Data for the task START

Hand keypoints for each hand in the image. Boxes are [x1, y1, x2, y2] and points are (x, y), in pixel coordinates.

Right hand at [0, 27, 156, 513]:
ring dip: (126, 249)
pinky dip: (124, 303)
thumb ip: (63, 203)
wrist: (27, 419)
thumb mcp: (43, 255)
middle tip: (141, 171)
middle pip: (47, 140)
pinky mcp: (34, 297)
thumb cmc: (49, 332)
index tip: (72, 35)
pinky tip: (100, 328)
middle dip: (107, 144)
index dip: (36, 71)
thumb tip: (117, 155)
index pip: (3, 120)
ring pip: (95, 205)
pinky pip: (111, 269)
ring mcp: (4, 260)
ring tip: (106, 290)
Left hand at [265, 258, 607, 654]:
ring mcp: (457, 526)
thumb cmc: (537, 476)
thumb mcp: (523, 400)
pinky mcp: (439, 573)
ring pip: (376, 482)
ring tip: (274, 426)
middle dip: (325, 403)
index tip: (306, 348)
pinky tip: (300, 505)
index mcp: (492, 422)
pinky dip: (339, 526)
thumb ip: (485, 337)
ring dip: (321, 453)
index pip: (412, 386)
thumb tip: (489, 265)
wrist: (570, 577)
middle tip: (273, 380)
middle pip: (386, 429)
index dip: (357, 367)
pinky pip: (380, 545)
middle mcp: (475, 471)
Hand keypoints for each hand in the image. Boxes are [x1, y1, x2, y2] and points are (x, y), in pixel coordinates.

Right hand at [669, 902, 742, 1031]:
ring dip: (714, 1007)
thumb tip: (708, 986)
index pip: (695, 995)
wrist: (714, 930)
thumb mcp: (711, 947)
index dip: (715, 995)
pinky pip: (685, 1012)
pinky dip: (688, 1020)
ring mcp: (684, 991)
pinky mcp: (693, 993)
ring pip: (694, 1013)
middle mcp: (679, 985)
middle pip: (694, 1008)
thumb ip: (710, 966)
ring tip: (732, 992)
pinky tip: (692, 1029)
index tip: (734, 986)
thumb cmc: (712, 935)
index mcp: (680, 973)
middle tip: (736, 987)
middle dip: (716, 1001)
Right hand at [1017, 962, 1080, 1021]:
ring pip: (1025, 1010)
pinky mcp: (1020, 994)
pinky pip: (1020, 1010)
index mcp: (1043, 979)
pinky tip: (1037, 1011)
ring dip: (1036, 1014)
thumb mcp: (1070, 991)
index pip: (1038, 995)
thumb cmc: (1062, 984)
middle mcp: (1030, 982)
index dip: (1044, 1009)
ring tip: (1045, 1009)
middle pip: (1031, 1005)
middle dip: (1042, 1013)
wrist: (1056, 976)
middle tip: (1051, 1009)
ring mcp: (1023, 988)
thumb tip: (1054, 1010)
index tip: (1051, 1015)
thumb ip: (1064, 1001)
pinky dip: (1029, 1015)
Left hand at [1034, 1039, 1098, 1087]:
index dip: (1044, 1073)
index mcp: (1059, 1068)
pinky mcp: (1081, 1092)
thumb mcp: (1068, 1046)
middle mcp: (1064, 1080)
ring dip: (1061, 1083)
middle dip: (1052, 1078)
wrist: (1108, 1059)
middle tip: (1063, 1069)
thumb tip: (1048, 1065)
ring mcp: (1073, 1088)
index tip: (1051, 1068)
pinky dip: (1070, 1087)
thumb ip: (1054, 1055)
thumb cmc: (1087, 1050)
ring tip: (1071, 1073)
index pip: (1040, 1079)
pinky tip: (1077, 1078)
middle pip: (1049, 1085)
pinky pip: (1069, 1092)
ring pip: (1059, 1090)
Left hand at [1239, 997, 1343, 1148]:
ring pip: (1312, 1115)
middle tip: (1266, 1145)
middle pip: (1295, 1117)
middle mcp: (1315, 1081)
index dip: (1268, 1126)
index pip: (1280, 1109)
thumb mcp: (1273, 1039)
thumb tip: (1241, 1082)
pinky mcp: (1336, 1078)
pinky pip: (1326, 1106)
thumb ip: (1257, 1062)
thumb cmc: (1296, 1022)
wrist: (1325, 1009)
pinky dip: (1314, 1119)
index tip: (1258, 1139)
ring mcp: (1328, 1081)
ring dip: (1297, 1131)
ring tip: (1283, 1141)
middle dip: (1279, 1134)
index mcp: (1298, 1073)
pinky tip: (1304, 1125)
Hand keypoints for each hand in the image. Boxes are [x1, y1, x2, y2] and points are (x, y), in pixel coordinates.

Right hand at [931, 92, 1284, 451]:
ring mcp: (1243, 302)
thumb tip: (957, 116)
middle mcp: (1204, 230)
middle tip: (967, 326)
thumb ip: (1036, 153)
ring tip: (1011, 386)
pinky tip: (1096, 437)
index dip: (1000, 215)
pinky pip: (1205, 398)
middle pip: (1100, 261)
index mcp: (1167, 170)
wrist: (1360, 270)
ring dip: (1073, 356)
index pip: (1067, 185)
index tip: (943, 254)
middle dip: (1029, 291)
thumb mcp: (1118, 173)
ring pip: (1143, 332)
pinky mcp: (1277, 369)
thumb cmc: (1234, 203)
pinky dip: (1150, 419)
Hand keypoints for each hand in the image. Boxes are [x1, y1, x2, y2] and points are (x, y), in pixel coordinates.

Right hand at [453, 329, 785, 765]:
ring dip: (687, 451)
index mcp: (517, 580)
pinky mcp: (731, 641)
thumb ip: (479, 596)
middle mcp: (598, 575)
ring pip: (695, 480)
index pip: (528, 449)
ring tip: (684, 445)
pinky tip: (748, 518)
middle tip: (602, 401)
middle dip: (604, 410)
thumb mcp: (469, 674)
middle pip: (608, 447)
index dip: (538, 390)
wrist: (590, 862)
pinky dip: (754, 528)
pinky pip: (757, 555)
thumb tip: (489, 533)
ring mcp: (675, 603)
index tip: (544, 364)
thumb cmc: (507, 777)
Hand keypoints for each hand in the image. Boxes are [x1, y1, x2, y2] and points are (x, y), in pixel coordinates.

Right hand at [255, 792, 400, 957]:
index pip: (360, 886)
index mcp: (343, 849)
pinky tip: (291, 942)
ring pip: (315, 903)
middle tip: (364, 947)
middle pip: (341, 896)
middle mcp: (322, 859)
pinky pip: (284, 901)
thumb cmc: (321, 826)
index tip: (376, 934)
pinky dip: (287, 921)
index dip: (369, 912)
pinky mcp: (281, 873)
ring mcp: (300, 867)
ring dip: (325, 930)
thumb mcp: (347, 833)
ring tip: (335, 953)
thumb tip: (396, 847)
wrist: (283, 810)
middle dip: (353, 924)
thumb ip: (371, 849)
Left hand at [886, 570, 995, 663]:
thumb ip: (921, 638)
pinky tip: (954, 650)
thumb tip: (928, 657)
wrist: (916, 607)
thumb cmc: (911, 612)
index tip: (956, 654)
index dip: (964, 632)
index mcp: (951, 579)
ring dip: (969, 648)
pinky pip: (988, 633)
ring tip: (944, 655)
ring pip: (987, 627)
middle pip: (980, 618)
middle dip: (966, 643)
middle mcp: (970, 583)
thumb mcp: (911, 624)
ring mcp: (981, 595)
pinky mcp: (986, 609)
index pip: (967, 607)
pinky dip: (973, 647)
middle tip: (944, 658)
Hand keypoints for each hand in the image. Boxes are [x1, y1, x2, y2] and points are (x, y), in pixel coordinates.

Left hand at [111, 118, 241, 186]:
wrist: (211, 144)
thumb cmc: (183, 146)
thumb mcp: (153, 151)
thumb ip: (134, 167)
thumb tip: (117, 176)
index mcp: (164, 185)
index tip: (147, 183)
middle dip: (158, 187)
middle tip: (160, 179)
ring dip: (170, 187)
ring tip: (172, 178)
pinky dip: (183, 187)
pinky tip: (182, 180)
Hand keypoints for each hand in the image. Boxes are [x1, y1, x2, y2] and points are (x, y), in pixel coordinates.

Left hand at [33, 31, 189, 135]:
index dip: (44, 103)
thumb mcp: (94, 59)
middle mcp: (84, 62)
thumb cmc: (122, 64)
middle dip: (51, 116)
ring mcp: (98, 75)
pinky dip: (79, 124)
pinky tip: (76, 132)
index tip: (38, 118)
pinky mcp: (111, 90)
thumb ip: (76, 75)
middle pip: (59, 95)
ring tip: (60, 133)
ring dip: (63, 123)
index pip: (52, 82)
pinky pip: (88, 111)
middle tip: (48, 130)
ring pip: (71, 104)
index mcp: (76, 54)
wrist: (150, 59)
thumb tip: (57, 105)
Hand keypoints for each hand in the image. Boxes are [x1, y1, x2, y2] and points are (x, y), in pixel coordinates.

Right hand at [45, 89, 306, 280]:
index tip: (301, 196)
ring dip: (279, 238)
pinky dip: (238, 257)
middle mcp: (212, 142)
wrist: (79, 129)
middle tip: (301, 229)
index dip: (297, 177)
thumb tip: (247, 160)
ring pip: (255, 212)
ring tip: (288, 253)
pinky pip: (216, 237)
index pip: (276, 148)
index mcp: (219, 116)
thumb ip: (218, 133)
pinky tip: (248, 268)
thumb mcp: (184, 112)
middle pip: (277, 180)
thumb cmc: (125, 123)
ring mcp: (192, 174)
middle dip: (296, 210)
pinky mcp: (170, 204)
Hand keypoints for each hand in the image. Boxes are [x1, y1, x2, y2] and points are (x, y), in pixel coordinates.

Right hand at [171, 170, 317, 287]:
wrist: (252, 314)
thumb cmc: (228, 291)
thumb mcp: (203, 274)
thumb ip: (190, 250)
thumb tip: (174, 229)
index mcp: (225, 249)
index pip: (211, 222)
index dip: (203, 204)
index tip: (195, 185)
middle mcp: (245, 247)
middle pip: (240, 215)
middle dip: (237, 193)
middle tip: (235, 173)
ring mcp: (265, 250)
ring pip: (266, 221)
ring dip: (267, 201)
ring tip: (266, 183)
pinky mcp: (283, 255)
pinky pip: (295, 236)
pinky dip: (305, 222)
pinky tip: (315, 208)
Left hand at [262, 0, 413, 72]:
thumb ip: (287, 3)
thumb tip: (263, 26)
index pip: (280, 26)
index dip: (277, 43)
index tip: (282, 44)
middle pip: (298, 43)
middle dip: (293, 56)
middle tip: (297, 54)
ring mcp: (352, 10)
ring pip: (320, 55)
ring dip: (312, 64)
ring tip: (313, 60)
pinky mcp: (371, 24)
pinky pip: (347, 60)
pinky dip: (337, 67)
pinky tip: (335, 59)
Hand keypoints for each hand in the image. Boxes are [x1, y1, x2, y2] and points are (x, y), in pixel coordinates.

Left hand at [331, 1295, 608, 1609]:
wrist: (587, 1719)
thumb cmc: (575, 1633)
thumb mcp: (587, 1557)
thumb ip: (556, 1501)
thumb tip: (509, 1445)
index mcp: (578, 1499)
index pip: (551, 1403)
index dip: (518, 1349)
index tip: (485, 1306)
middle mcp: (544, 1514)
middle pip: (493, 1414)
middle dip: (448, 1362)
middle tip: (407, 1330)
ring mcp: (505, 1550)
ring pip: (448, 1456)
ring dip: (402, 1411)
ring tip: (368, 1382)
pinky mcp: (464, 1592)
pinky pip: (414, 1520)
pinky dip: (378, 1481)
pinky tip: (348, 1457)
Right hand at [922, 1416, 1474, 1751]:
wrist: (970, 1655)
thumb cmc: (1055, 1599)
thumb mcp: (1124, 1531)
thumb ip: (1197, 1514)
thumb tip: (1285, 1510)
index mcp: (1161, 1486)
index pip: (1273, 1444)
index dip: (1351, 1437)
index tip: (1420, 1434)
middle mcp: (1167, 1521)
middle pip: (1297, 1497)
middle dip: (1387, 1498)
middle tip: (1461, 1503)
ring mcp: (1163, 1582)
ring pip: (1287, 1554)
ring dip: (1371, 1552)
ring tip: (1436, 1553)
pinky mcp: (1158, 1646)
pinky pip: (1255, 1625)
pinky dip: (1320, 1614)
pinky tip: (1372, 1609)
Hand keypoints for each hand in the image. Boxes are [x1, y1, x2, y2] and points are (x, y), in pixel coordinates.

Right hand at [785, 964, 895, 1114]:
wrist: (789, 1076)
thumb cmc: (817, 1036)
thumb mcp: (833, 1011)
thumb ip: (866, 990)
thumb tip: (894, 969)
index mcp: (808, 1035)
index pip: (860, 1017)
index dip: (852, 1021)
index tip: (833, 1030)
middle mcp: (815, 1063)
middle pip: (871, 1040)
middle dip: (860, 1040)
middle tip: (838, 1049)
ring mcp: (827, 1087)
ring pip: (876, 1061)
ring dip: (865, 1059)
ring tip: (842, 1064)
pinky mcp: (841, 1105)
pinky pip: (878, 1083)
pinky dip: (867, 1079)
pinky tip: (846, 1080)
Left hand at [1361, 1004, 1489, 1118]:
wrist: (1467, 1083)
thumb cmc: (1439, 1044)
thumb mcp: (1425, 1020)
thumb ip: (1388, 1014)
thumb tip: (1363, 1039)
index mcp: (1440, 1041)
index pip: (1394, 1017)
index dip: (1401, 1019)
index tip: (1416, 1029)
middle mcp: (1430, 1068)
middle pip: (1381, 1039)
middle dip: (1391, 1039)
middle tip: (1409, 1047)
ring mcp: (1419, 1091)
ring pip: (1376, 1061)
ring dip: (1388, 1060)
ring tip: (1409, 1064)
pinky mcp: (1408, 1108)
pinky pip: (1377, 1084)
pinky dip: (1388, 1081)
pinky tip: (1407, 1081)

Data for the task END

Exercise:
Would you retype exactly the lines above, from the line with "thumb tip: (928, 657)" to the line with "wrist: (150, 59)", with both end lines kept and nothing more?

Finished exercise:
thumb tip: (928, 657)
wrist: (916, 607)
thumb cmc: (911, 612)
index tip: (956, 654)
index dip: (964, 632)
index mcp: (951, 579)
ring dip: (969, 648)
pinky pip: (988, 633)
ring tip: (944, 655)
ring pip: (987, 627)
middle pip: (980, 618)
middle dip: (966, 643)
middle mcp: (970, 583)
thumb mcp: (911, 624)
ring mcp: (981, 595)
pinky mcp: (986, 609)
index pip: (967, 607)
pinky dip: (973, 647)
middle tip: (944, 658)
Hand keypoints for each hand in the image. Boxes are [x1, y1, x2, y2] and points are (x, y), in pixel coordinates.

Left hand at [111, 118, 241, 186]:
wrist: (211, 144)
thumb cmc: (183, 146)
thumb mcp: (153, 151)
thumb ip: (134, 167)
thumb tip: (117, 176)
index mcp: (164, 185)
index tip: (147, 183)
middle dip: (158, 187)
middle tip: (160, 179)
ring dip: (170, 187)
ring tip: (172, 178)
pinky dip: (183, 187)
pinky tip: (182, 180)
Hand keypoints for each hand in the image. Boxes are [x1, y1, x2, y2] and points are (x, y), in pixel coordinates.

Left hand at [33, 31, 189, 135]:
index dip: (44, 103)
thumb mcp: (94, 59)
middle mcp: (84, 62)
thumb cmc: (122, 64)
middle dip: (51, 116)
ring mcp: (98, 75)
pinky dip: (79, 124)
pinky tip: (76, 132)
index tip: (38, 118)
pinky mcp: (111, 90)
thumb ip: (76, 75)
middle pip: (59, 95)
ring tip: (60, 133)
ring dip: (63, 123)
index pip: (52, 82)
pinky pip: (88, 111)
middle tip: (48, 130)
ring pip: (71, 104)
index mcp: (76, 54)
wrist: (150, 59)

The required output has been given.